***** Available records
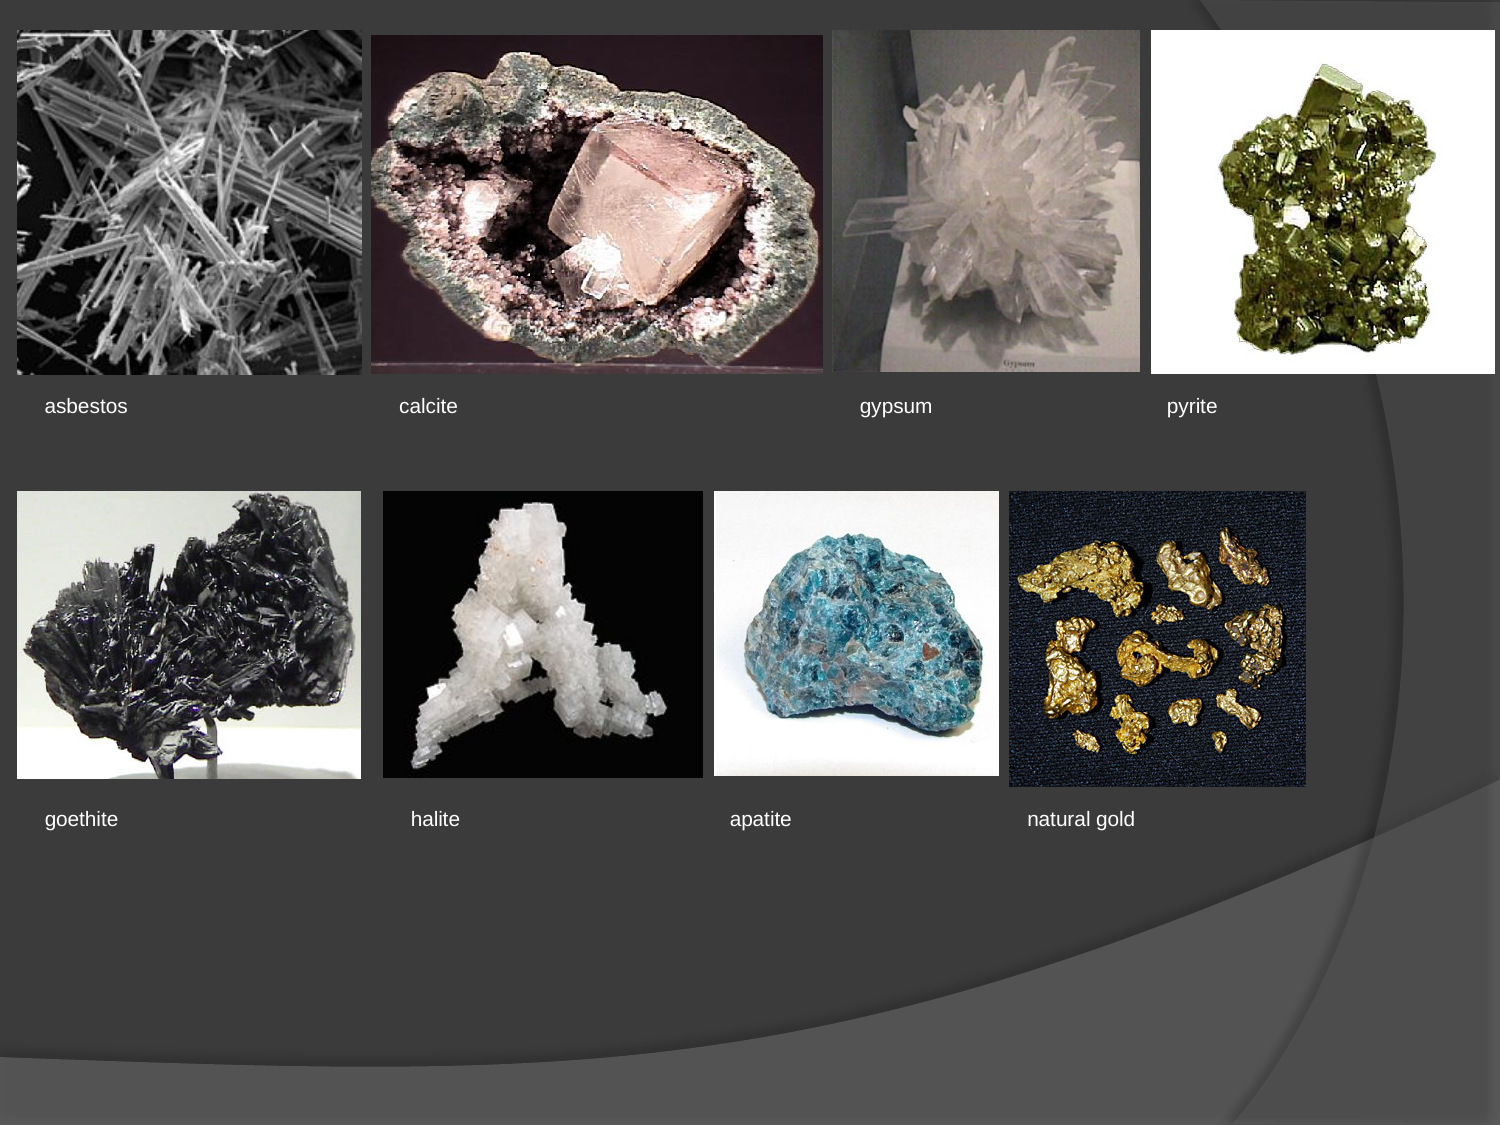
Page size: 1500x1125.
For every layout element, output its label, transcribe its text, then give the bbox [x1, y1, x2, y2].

text_box gypsum [844, 385, 948, 426]
text_box goethite [30, 798, 134, 839]
picture [17, 491, 361, 779]
text_box calcite [384, 385, 473, 426]
picture [383, 491, 703, 778]
picture [714, 491, 999, 776]
text_box apatite [715, 798, 807, 839]
picture [371, 35, 823, 374]
picture [1151, 30, 1495, 374]
text_box pyrite [1152, 385, 1233, 426]
picture [17, 30, 362, 375]
text_box asbestos [29, 385, 143, 426]
text_box halite [396, 798, 476, 839]
picture [1009, 491, 1306, 788]
text_box natural gold [1012, 798, 1151, 839]
picture [832, 30, 1141, 373]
**********
**Exercise directions:**
Repeat the whole of the material above exactly, but keep the pictures out.

**Written solution:**
Page size: 1500x1125.
For every layout element, output its label, transcribe its text, then give the bbox [x1, y1, x2, y2].

text_box gypsum [844, 385, 948, 426]
text_box goethite [30, 798, 134, 839]
picture [17, 491, 361, 779]
text_box calcite [384, 385, 473, 426]
picture [383, 491, 703, 778]
picture [714, 491, 999, 776]
text_box apatite [715, 798, 807, 839]
picture [371, 35, 823, 374]
picture [1151, 30, 1495, 374]
text_box pyrite [1152, 385, 1233, 426]
picture [17, 30, 362, 375]
text_box asbestos [29, 385, 143, 426]
text_box halite [396, 798, 476, 839]
picture [1009, 491, 1306, 788]
text_box natural gold [1012, 798, 1151, 839]
picture [832, 30, 1141, 373]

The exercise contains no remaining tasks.